| Exercise requirements |
Print only what runs from the line that includes "Table 7. Basic" to the end of the listing, word for word, and do not include any pictures.

| Data shown |
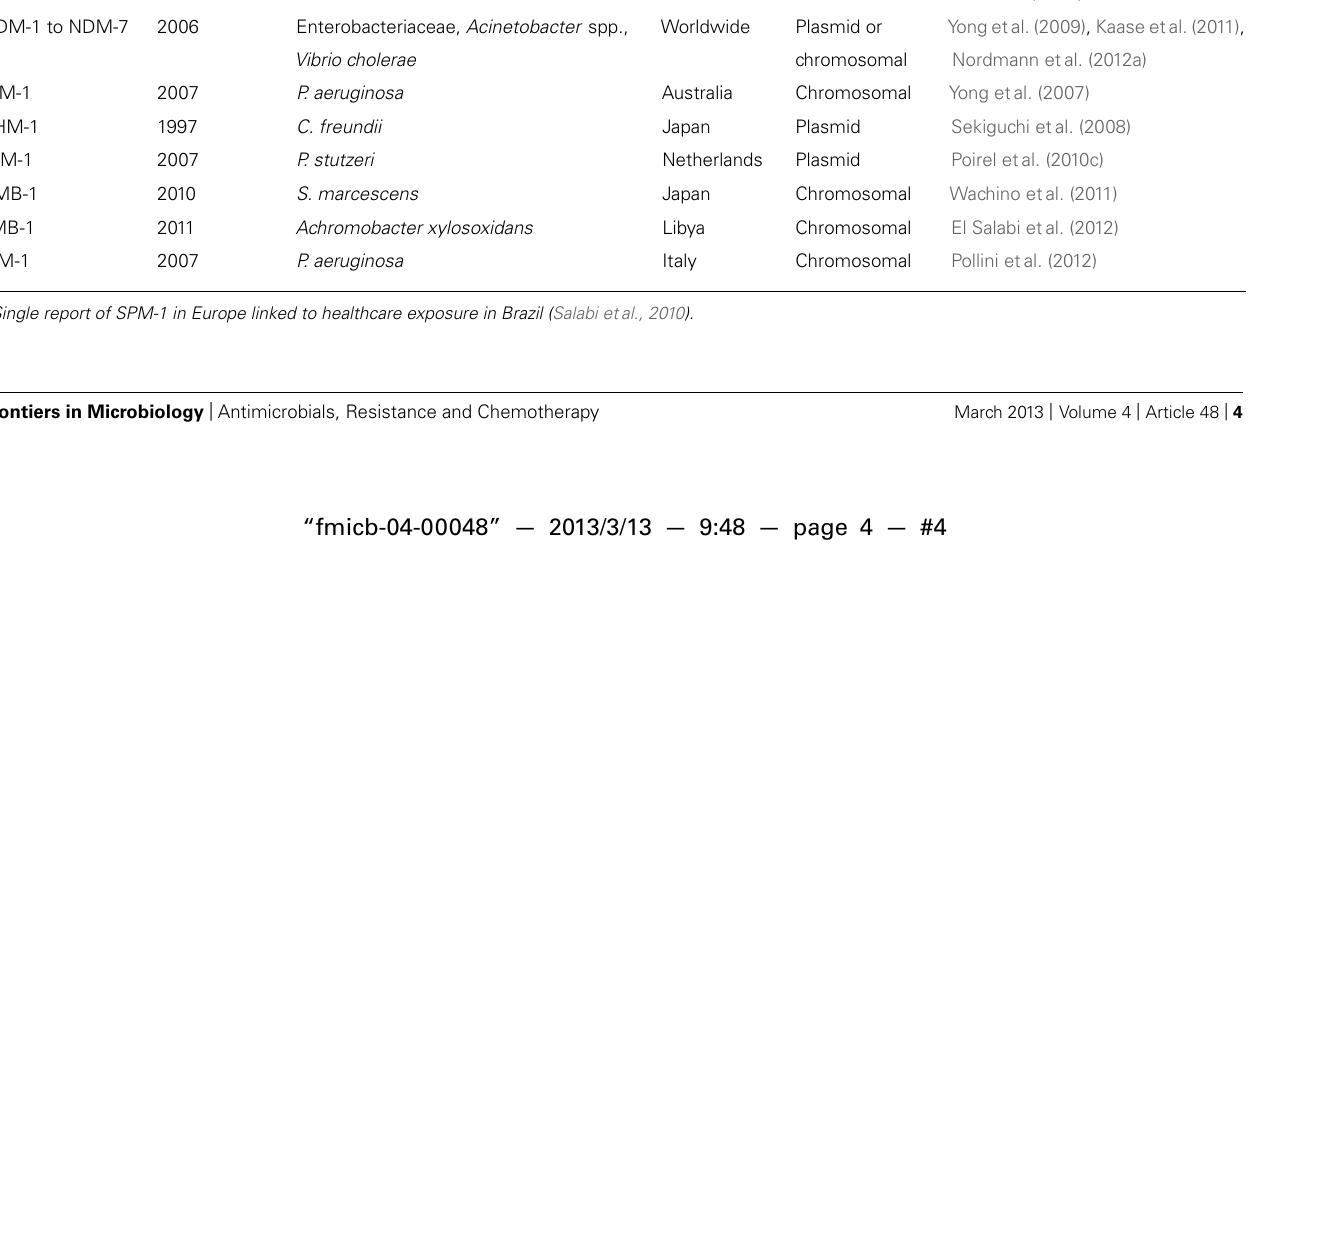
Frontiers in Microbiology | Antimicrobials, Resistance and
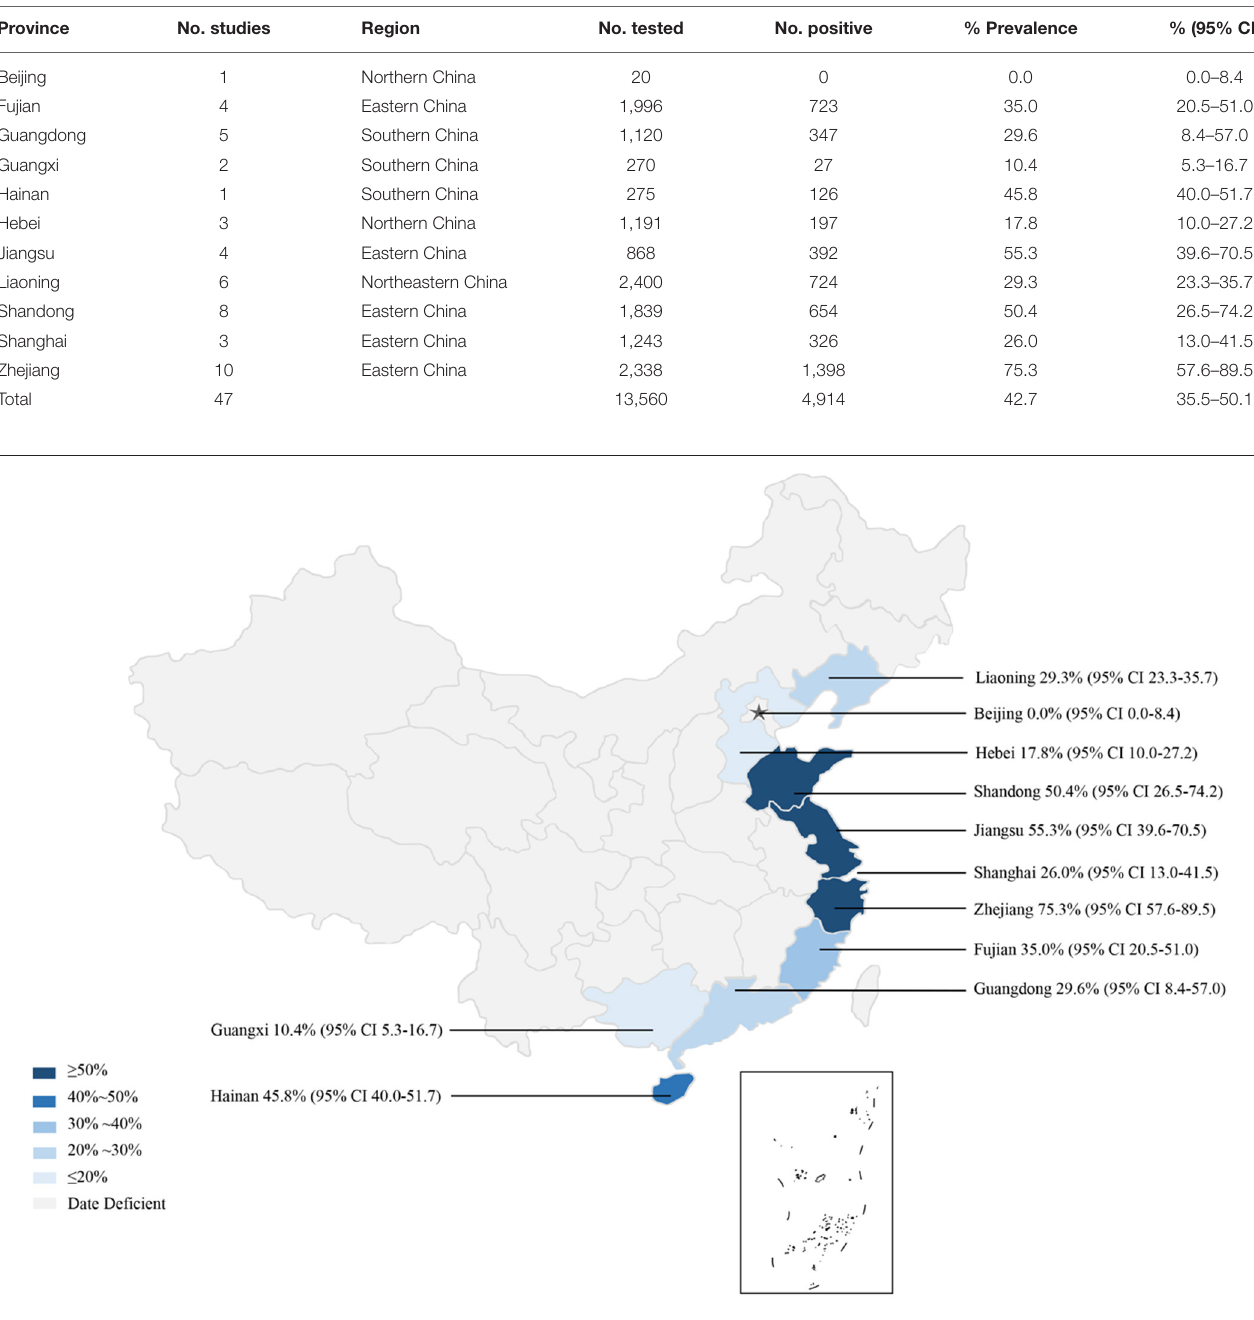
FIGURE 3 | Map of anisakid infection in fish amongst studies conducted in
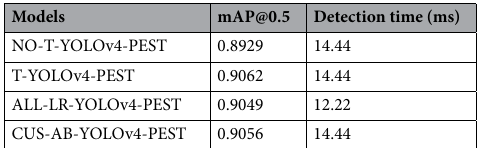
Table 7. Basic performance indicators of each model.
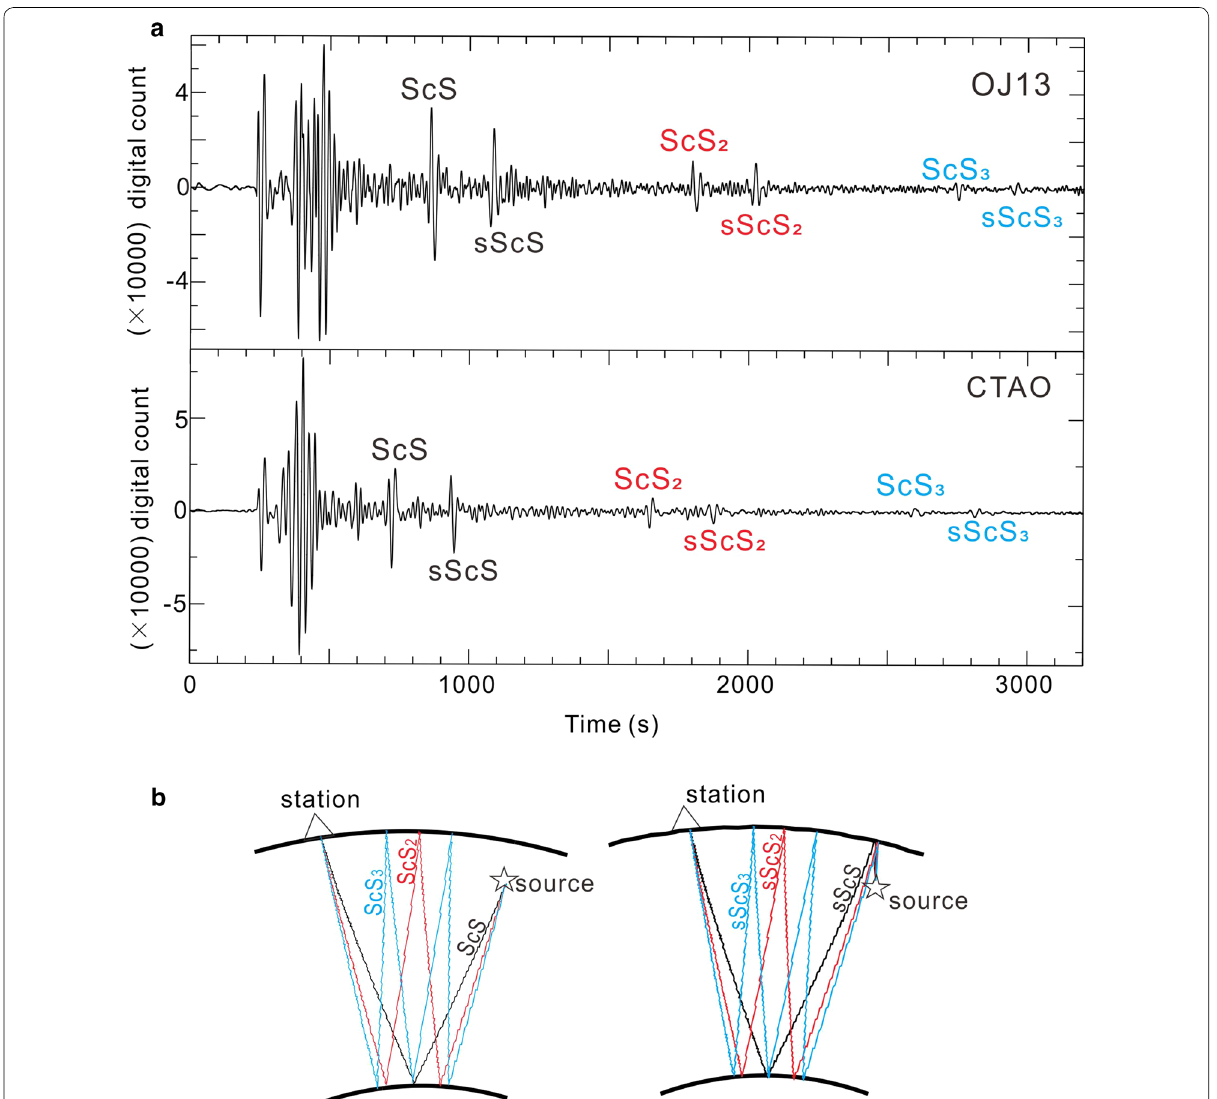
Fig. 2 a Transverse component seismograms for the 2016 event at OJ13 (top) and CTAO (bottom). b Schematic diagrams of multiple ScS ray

| Response to this task |
Table 7. Basic performance indicators of each model.
Fig. 2 a Transverse component seismograms for the 2016 event at OJ13 (top) and CTAO (bottom). b Schematic diagrams of multiple ScS ray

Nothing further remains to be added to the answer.